EPA and advocacy actions on asbestos
  • February 2024: EPA finalizes rule to ban the import, use, and manufacture of chrysotile asbestos.
  • April 2022: EPA proposes a ban on import, use, and manufacture of chrysotile asbestos, one of six asbestos fibers.  
  • October 2021: EPA settles with public health groups, committing to expand its planned “Part 2” asbestos risk evaluation to address the deficiencies in “Part 1” by looking at all of the six asbestos fiber types, and to evaluate the risks of “legacy” asbestos found in millions of buildings and in consumer products across the U.S. by December 1, 2024. 
  • February 2021: Asbestos Disease Awareness Organization (ADAO), Safer Chemicals Healthy Families (now Toxic-Free Future’s federal policy program), the American Public Health Association, and four other public health organizations file suit to require the EPA to fill in the many gaping holes in its 2020 evaluation of asbestos.

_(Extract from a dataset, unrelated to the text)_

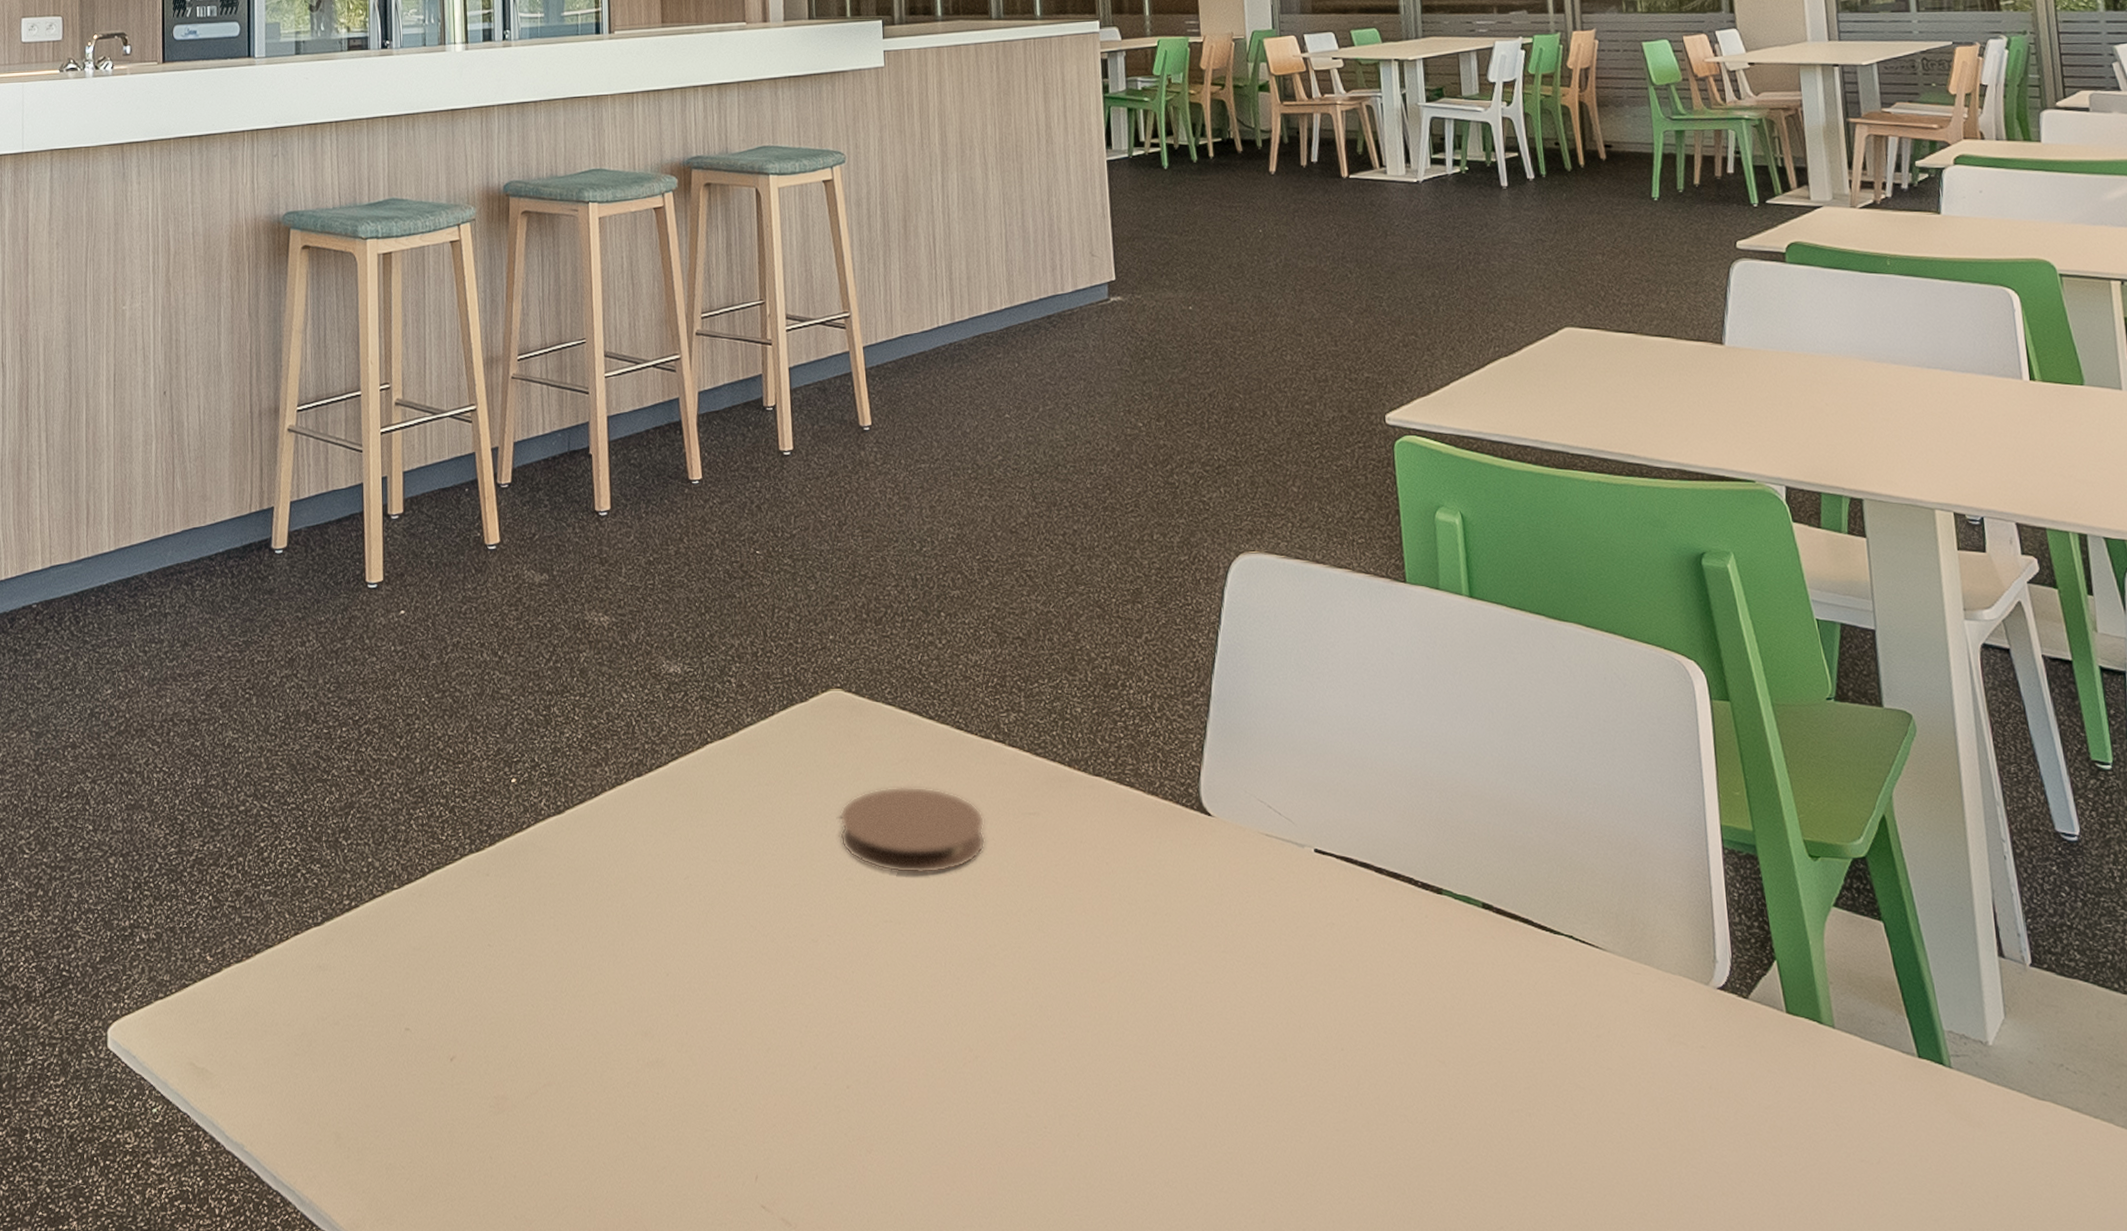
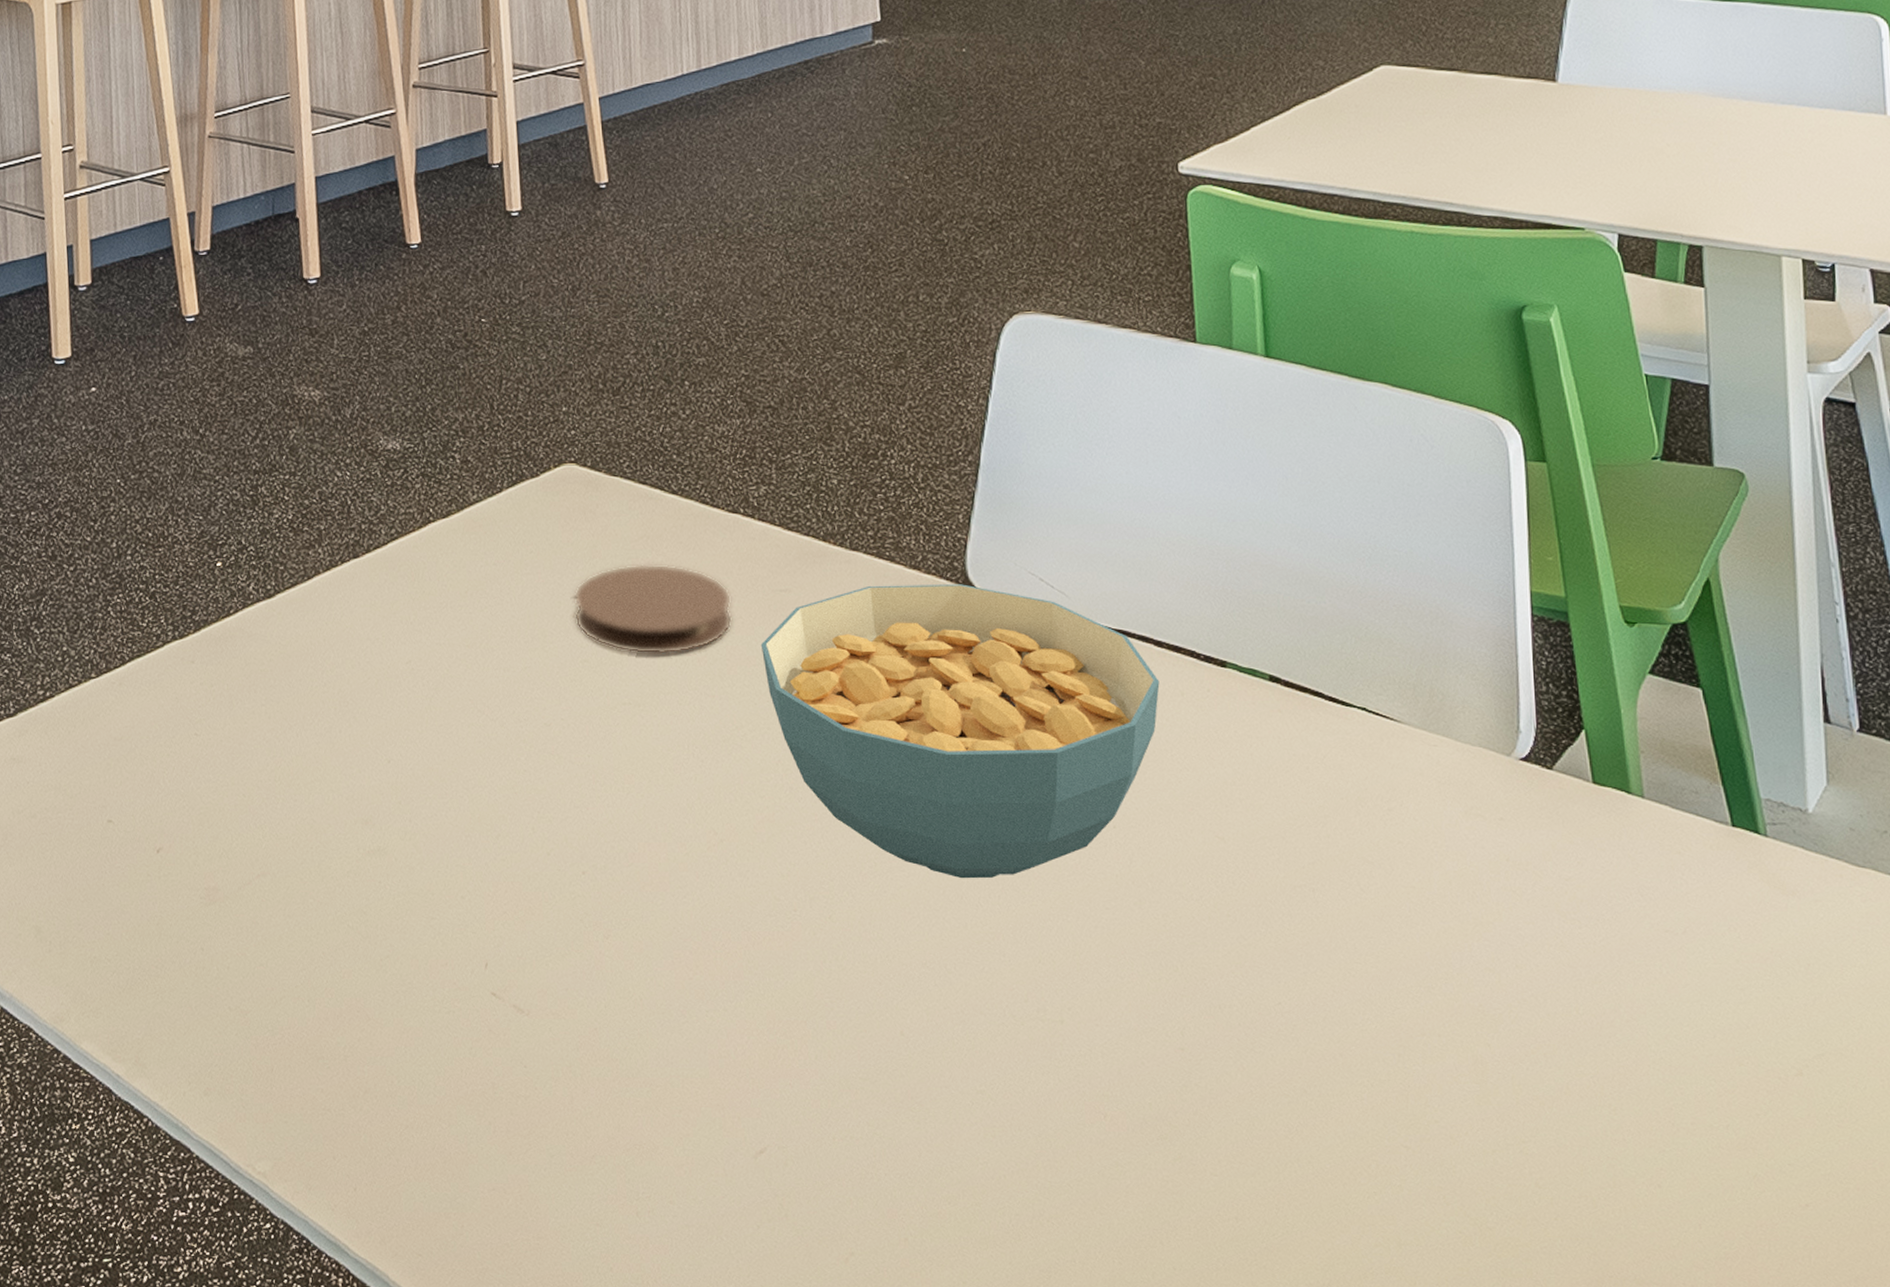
cereal bowl: none [1011,810,1381,1099] -> present [760,584,1160,879]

  • December 2020: EPA issued final risk evaluation for asbestos, without addressing numerous aspects of asbestos exposure and risk, including the health impacts of legacy asbestos uses and associated disposal. The Agency stated its intent to conduct a future “Part 2” evaluation focused on legacy asbestos and other issues but provided no specifics about how it would be conducted and without a schedule for completion.
  • August 2020: EPA’s Science Advisory Committee on Chemicals (SACC) notes that EPA’s Part 1 risk evaluation “includes only a limited slice of the exposure” to asbestos, understates its carcinogenic and non-carcinogenic hazards, and disregards environmental pathways of exposure. EPA’s new risk management rule must provide an added level of protection to offset the large understatement of exposure and risk in Part 1.
  • November 2019: When EPA began its asbestos risk evaluation, it claimed that the risks of legacy asbestos to millions of workers, consumers, school children, and teachers were beyond its authority under TSCA and excluded legacy asbestos from its risk evaluation, an interpretation of the statute that was rejected in a decision (Safer Chemicals v EPA) by the U.S. Court of Appeals for the Ninth Circuit.
  • August 2017: We joined with coalition partners in filing a lawsuit (Safer Chemicals, et al v. U.S. EPA) when the Trump administration’s EPA, in one of its first actions under reformed TSCA, announced that it would look at only one of the six forms of asbestos. 
  • April 2017: Safer Chemicals Healthy Families founder Andy Igrejas accepted the 2017 Tribute of Inspiration award from Asbestos Disease Awareness Organization (ADAO), saying that the honor truly belonged to the families in the room and those they represented who had lost loved ones to asbestos-related diseases and turned their grief into activism.
  • March 2017: Safer Chemicals Healthy Families (now Toxic-Free Future’s federal policy program), Healthy Building Network, and the Environmental Health Strategy urged the EPA to take action to protect the health of all Americans and the environment under TSCA after identifying three U.S. chemical companies that imported more than 4 million pounds of asbestos in the prior four years for use in 15 chlor-alkali plants.
  • June 2016: President Obama signed the Lautenberg Chemical Safety Act into law reforming TSCA, saying that the U.S. chemical system under TSCA was “so complex, so burdensome that our country hasn’t even been able to uphold a ban on asbestos.” 
  • April 2011: Senator Frank Lautenberg introduced the Safe Chemicals Act to upgrade America’s outdated system for managing chemical safety.
  • 1991: EPA’s asbestos regulation was overturned by the Fifth Circuit Court of Appeals (Corrosion Proof Fittings v. EPA). While acknowledging that “asbestos is a potential carcinogen at all levels of exposure,” the court ruled that EPA failed to demonstrate that the regulation was the “least burdensome alternative,” as required under the current law.
  • April 1989: EPA proposed to regulate most uses of asbestos, including brake linings, roofing, pipes, tile, and insulation.